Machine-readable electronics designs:
□ □ □ □

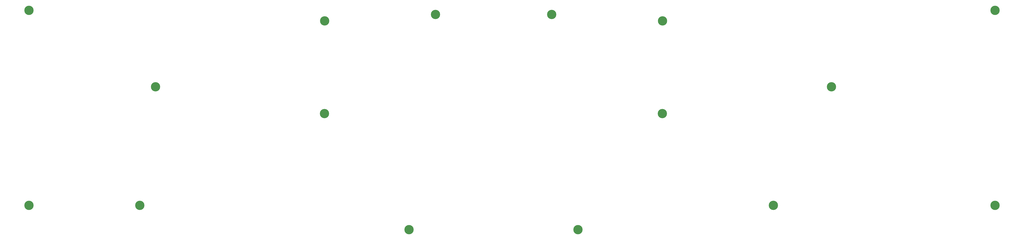
<source format=gbl>
G04 #@! TF.GenerationSoftware,KiCad,Pcbnew,(5.1.6)-1*
G04 #@! TF.CreationDate,2020-12-27T00:50:24+01:00*
G04 #@! TF.ProjectId,base,62617365-2e6b-4696-9361-645f70636258,rev?*
G04 #@! TF.SameCoordinates,Original*
G04 #@! TF.FileFunction,Copper,L2,Bot*
G04 #@! TF.FilePolarity,Positive*
%FSLAX46Y46*%
G04 Gerber Fmt 4.6, Leading zero omitted, Abs format (unit mm)*
G04 Created by KiCad (PCBNEW (5.1.6)-1) date 2020-12-27 00:50:24*
%MOMM*%
%LPD*%
G01*
G04 APERTURE LIST*
G04 #@! TA.AperFunction,ComponentPad*
%ADD10C,0.700000*%
G04 #@! TD*
G04 #@! TA.AperFunction,ComponentPad*
%ADD11C,4.400000*%
G04 #@! TD*
G04 APERTURE END LIST*
D10*
X370066326Y-47711674D03*
X368899600Y-47228400D03*
X367732874Y-47711674D03*
X367249600Y-48878400D03*
X367732874Y-50045126D03*
X368899600Y-50528400D03*
X370066326Y-50045126D03*
X370549600Y-48878400D03*
D11*
X368899600Y-48878400D03*
D10*
X210066326Y-47711674D03*
X208899600Y-47228400D03*
X207732874Y-47711674D03*
X207249600Y-48878400D03*
X207732874Y-50045126D03*
X208899600Y-50528400D03*
X210066326Y-50045126D03*
X210549600Y-48878400D03*
D11*
X208899600Y-48878400D03*
D10*
X422566326Y-135211674D03*
X421399600Y-134728400D03*
X420232874Y-135211674D03*
X419749600Y-136378400D03*
X420232874Y-137545126D03*
X421399600Y-138028400D03*
X422566326Y-137545126D03*
X423049600Y-136378400D03*
D11*
X421399600Y-136378400D03*
D10*
X122566326Y-135211674D03*
X121399600Y-134728400D03*
X120232874Y-135211674D03*
X119749600Y-136378400D03*
X120232874Y-137545126D03*
X121399600Y-138028400D03*
X122566326Y-137545126D03*
X123049600Y-136378400D03*
D11*
X121399600Y-136378400D03*
D10*
X450084726Y-78944674D03*
X448918000Y-78461400D03*
X447751274Y-78944674D03*
X447268000Y-80111400D03*
X447751274Y-81278126D03*
X448918000Y-81761400D03*
X450084726Y-81278126D03*
X450568000Y-80111400D03*
D11*
X448918000Y-80111400D03*
D10*
X129984726Y-78944674D03*
X128818000Y-78461400D03*
X127651274Y-78944674D03*
X127168000Y-80111400D03*
X127651274Y-81278126D03*
X128818000Y-81761400D03*
X129984726Y-81278126D03*
X130468000Y-80111400D03*
D11*
X128818000Y-80111400D03*
D10*
X370015526Y-91711674D03*
X368848800Y-91228400D03*
X367682074Y-91711674D03*
X367198800Y-92878400D03*
X367682074Y-94045126D03*
X368848800Y-94528400D03*
X370015526Y-94045126D03*
X370498800Y-92878400D03*
D11*
X368848800Y-92878400D03*
D10*
X210015526Y-91711674D03*
X208848800Y-91228400D03*
X207682074Y-91711674D03*
X207198800Y-92878400D03*
X207682074Y-94045126D03*
X208848800Y-94528400D03*
X210015526Y-94045126D03*
X210498800Y-92878400D03*
D11*
X208848800Y-92878400D03*
D10*
X317566326Y-44711674D03*
X316399600Y-44228400D03*
X315232874Y-44711674D03*
X314749600Y-45878400D03*
X315232874Y-47045126D03*
X316399600Y-47528400D03*
X317566326Y-47045126D03*
X318049600Y-45878400D03*
D11*
X316399600Y-45878400D03*
D10*
X262566326Y-44711674D03*
X261399600Y-44228400D03*
X260232874Y-44711674D03*
X259749600Y-45878400D03*
X260232874Y-47045126D03*
X261399600Y-47528400D03*
X262566326Y-47045126D03*
X263049600Y-45878400D03*
D11*
X261399600Y-45878400D03*
D10*
X250015526Y-146711674D03*
X248848800Y-146228400D03*
X247682074Y-146711674D03*
X247198800Y-147878400D03*
X247682074Y-149045126D03*
X248848800Y-149528400D03*
X250015526Y-149045126D03*
X250498800Y-147878400D03*
D11*
X248848800Y-147878400D03*
D10*
X330015526Y-146711674D03*
X328848800Y-146228400D03*
X327682074Y-146711674D03*
X327198800Y-147878400D03*
X327682074Y-149045126D03*
X328848800Y-149528400D03*
X330015526Y-149045126D03*
X330498800Y-147878400D03*
D11*
X328848800Y-147878400D03*
D10*
X527566326Y-135211674D03*
X526399600Y-134728400D03*
X525232874Y-135211674D03*
X524749600Y-136378400D03*
X525232874Y-137545126D03*
X526399600Y-138028400D03*
X527566326Y-137545126D03*
X528049600Y-136378400D03*
D11*
X526399600Y-136378400D03*
D10*
X527566326Y-42711674D03*
X526399600Y-42228400D03*
X525232874Y-42711674D03*
X524749600Y-43878400D03*
X525232874Y-45045126D03*
X526399600Y-45528400D03*
X527566326Y-45045126D03*
X528049600Y-43878400D03*
D11*
X526399600Y-43878400D03*
D10*
X70066326Y-135211674D03*
X68899600Y-134728400D03*
X67732874Y-135211674D03*
X67249600Y-136378400D03*
X67732874Y-137545126D03*
X68899600Y-138028400D03*
X70066326Y-137545126D03*
X70549600Y-136378400D03*
D11*
X68899600Y-136378400D03*
D10*
X70066326Y-42711674D03*
X68899600Y-42228400D03*
X67732874Y-42711674D03*
X67249600Y-43878400D03*
X67732874Y-45045126D03*
X68899600Y-45528400D03*
X70066326Y-45045126D03*
X70549600Y-43878400D03*
D11*
X68899600Y-43878400D03*
M02*

</source>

□ □ □ □

● **YOUR INSTRUCTIONS**
Among the records above, only the lines between the line holding "X129984726Y-81278126D03*" and the line holding "X317566326Y-44711674D03*", inclusive, are to be output, exactly as written.

● **SOLUTION TO THE EXERCISE**
X129984726Y-81278126D03*
X130468000Y-80111400D03*
D11*
X128818000Y-80111400D03*
D10*
X370015526Y-91711674D03*
X368848800Y-91228400D03*
X367682074Y-91711674D03*
X367198800Y-92878400D03*
X367682074Y-94045126D03*
X368848800Y-94528400D03*
X370015526Y-94045126D03*
X370498800Y-92878400D03*
D11*
X368848800Y-92878400D03*
D10*
X210015526Y-91711674D03*
X208848800Y-91228400D03*
X207682074Y-91711674D03*
X207198800Y-92878400D03*
X207682074Y-94045126D03*
X208848800Y-94528400D03*
X210015526Y-94045126D03*
X210498800Y-92878400D03*
D11*
X208848800Y-92878400D03*
D10*
X317566326Y-44711674D03*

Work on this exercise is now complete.